In a wide-ranging interview on Sunday, Vice President JD Vance defended a variety of plans set in motion by President Trump during the first week of his term, including the beginnings of a promised crackdown on migrants living in the United States and an effort to supercharge oil and gas production.
Appearing on CBS’s “Face the Nation,” Mr. Vance backed a number of policies set forth in the many executive actions that Mr. Trump signed immediately upon taking office, including several aimed at hastening the pace of deportations and ending birthright citizenship.
But even as he offered an endorsement of the Trump administration’s first week, Mr. Vance grew defensive when asked to speak about previous statements that conflicted with his current ones.
After saying earlier this month that anyone who engaged in violence on Jan. 6 “obviously” should not receive a pardon, Mr. Vance backtracked on Sunday, saying that Mr. Trump’s decision to issue blanket pardons, even for people convicted of assaulting police officers and seditious conspiracy in connection with the riot, was “the right decision.”
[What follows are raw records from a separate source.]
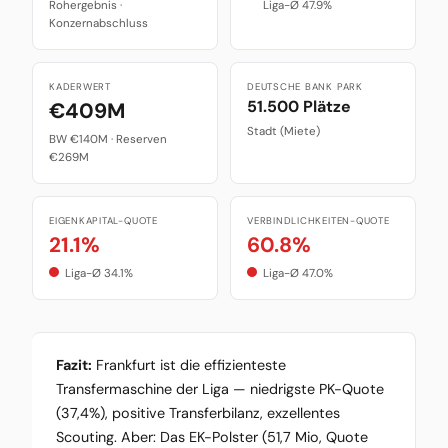
Rohergebnis ·
Liga-Ø 47.9%
Konzernabschluss
KADERWERT
DEUTSCHE BANK PARK
51.500 Plätze
€409M
Stadt (Miete)
BW €140M · Reserven
€269M
EIGENKAPITAL-QUOTE
VERBINDLICHKEITEN-QUOTE
21.1%
60.8%
Liga-Ø 34.1%
Liga-Ø 47.0%
Fazit:
Frankfurt ist die effizienteste
Transfermaschine der Liga — niedrigste PK-Quote
(37,4%), positive Transferbilanz, exzellentes
Scouting. Aber: Das EK-Polster (51,7 Mio, Quote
He also appeared reluctant to fully embrace Mr. Trump’s proposal earlier this week to eliminate the Federal Emergency Management Agency, or FEMA. While he harshly criticized the agency’s response to wildfires in California and to hurricanes in North Carolina, he said that FEMA had been hamstrung by “bureaucratic red tape and garbage” and that the proposal was mainly intended to “encourage us to reform the way that we deliver emergency response.”
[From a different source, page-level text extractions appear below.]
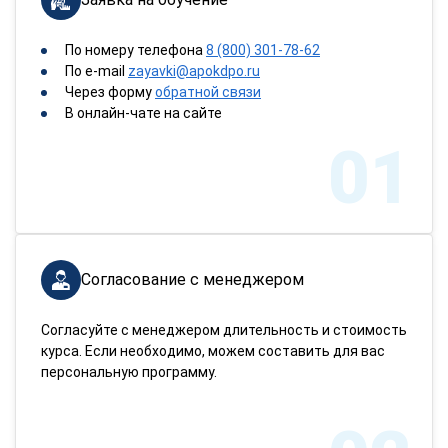
По номеру телефона
8 (800) 301-78-62
По e-mail
zayavki@apokdpo.ru
Через форму
обратной связи
В онлайн-чате на сайте
01
Согласование с менеджером
Согласуйте с менеджером длительность и стоимость
курса. Если необходимо, можем составить для вас
персональную программу.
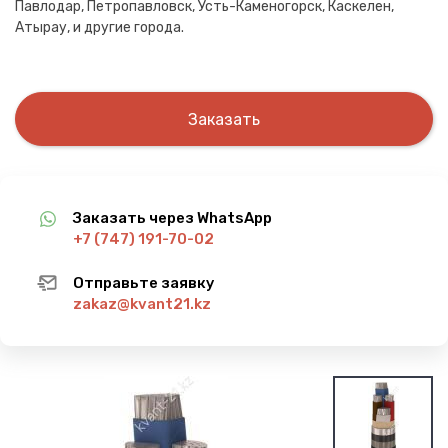
Павлодар, Петропавловск, Усть-Каменогорск, Каскелен,
Атырау, и другие города.
Заказать
Заказать через WhatsApp
+7 (747) 191-70-02
Отправьте заявку
zakaz@kvant21.kz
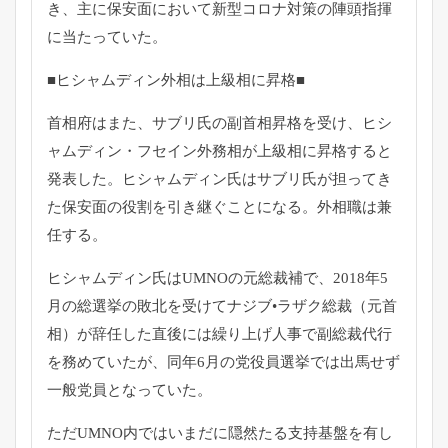
き、
主に保安面において新型コロナ対策の陣頭指揮
に当たっていた。
■ヒシャムディン外相は上級相に昇格■
首相府はまた、サブリ氏の副首相昇格を受け、ヒシ
ャムディン・
フセイン外務相が上級相に昇格すると
発表した。
ヒシャムディン氏はサブリ氏が担ってき
た保安面の役割を引き継ぐ
ことになる。外相職は兼
任する。
ヒシャムディン氏はUMNOの元総裁補で、
2018年5
月の総選挙の敗北を受けてナジブ•ラザク総裁（
元首
相）
が辞任した直後には繰り上げ人事で副総裁代行
を務めていたが、
同年6月の党役員選挙では出馬せず
一般党員となっていた。
ただUMNO内ではいまだに隠然たる支持基盤を有し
For the most part, though, there was little space between Mr. Vance’s views and the president’s.
When pressed about how aggressively deportation campaigns should unfold, Mr. Vance showed little appetite for restrictions, appearing to support Mr. Trump’s decision to end a longstanding policy that prevented immigration agents from entering schools and churches to arrest people.
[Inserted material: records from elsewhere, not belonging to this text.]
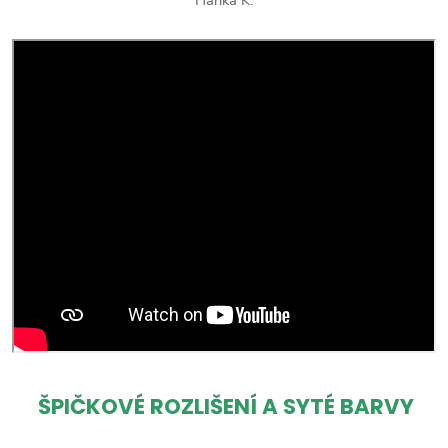
ŠPIČKOVÉ ROZLIŠENÍ A SYTÉ BARVY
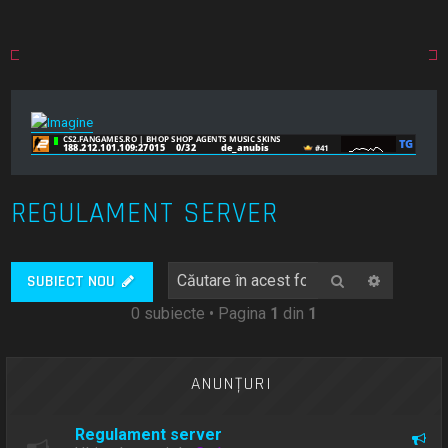
REGULAMENT SERVER
Căutare
Căutare
SUBIECT NOU
0 subiecte • Pagina
1
din
1
ANUNŢURI
Regulament server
“Of course, if you have a person who is convicted of a violent crime, whether they’re an illegal immigrant or a non-illegal immigrant, you have to go and get that person to protect the public safety,” he said. “That’s not unique to immigration.”
He also fired back at the U.S. Conference of Catholic Bishops, which condemned the executive order that overturned the policy.
“I think the U.S. Conference of Catholic Bishops has, frankly, not been a good partner in common sense immigration enforcement that the American people voted for,” he said. “And I hope, again, as a devout Catholic, that they’ll do better.”
Mr. Vance also addressed an order by a federal judge that temporarily blocked Mr. Trump’s proposal to end automatic citizenship for babies born to some immigrants. He said the issue boiled down to whether the parents of those children planned to stay in the United States, waving off the notion that the proposal violated the 14th Amendment, as the judge found on Thursday.
“Temporary residents, people who come in here, whether legally or illegally, and don’t plan to stay: their children shouldn’t become American citizens,” he said.
When asked how the administration would lower consumer prices, Mr. Vance repeated Mr. Trump’s dubious assertion that oil and gas companies, which are already producing and exporting at record levels, could bring down energy prices through even greater production, easing the cost of consumer goods across the economy in the process. That is a notion that economists and energy experts have dismissed as unrealistic.
He also blamed gas and diesel prices, which are down significantly from a peak in 2022, for driving up the cost of groceries such as bacon.